Extrait de page
▼
EN IMAGES : Au nord-est de l’Irak, Kurdes et Iraniens défient le COVID-19 pour des combats de coqs
Le chant des coqs résonne dans le couloir menant à l’arrière-salle d’un immeuble en construction de Souleimaniye, dans la région semi-autonome kurde d’Irak. L’odeur de la basse-cour prend à la gorge dès qu’on passe la lourde porte de métal. Les combats de coqs sont prisés dans le pays, particulièrement à l’est, à la frontière avec l’Iran.
« Lui, c’est mon préféré, c’est mon champion. » Hassan, 20 ans, présent dans la foule, parie tous les soirs sur ses animaux préférés. Les coqs sont considérés comme de véritables athlètes, certains combattent depuis plusieurs années. La plupart sont importés de Turquie ou parfois d’Iran, illégalement par les montagnes. D’autres viennent directement de Chine ou du Viêtnam.
▲
Liste des activités
1. Répondez aux questions suivantes à partir de l'extrait de page sur les combats de coqs.
(a) Dans quelle ville se trouve l'immeuble en construction où ont lieu les combats ?
(b) Quel âge a Hassan ?
(c) De quel pays la plupart des coqs sont-ils importés ?
2. Traduisez en anglais cette phrase de l'extrait de page : « Les coqs sont considérés comme de véritables athlètes, certains combattent depuis plusieurs années. »

Extraits de données
▼
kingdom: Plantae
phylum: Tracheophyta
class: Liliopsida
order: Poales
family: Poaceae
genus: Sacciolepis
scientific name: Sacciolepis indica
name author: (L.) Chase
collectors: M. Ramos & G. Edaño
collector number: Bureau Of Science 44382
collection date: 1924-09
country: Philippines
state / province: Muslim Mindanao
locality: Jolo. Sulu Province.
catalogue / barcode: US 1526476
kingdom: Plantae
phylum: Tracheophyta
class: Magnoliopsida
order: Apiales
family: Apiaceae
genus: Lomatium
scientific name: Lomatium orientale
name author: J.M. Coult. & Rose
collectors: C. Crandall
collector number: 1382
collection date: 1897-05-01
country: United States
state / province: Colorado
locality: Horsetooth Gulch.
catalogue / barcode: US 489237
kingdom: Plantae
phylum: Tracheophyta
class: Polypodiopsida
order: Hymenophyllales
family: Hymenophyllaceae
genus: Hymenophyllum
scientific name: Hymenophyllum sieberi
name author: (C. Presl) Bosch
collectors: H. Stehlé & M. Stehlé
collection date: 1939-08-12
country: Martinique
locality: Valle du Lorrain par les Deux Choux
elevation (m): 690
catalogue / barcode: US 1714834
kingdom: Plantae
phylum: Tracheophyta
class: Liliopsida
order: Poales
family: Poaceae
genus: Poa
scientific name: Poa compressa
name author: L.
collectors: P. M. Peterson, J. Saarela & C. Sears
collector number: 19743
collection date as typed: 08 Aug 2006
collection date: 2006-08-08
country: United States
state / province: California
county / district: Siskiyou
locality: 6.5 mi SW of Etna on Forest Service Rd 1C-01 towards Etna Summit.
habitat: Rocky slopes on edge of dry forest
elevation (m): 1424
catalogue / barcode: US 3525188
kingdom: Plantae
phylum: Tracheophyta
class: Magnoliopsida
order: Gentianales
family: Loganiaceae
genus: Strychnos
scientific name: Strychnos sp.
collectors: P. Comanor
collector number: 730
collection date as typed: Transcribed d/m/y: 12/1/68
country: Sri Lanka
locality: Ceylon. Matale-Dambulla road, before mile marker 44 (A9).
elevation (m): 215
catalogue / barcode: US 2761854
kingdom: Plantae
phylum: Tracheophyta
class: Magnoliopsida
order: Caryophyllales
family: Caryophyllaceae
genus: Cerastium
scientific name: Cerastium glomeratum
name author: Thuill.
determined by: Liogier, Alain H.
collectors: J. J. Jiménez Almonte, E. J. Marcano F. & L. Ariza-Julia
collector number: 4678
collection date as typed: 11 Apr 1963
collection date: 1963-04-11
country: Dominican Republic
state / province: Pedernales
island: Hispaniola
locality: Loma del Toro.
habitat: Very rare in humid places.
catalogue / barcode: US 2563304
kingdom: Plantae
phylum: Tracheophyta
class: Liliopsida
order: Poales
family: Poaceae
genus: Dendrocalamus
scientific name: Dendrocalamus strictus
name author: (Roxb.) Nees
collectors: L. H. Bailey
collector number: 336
▲
Corrigé des exercices
1.
(a) Souleimaniye
(b) 20 ans
(c) De Turquie

2. The roosters are considered true athletes; some have been fighting for several years.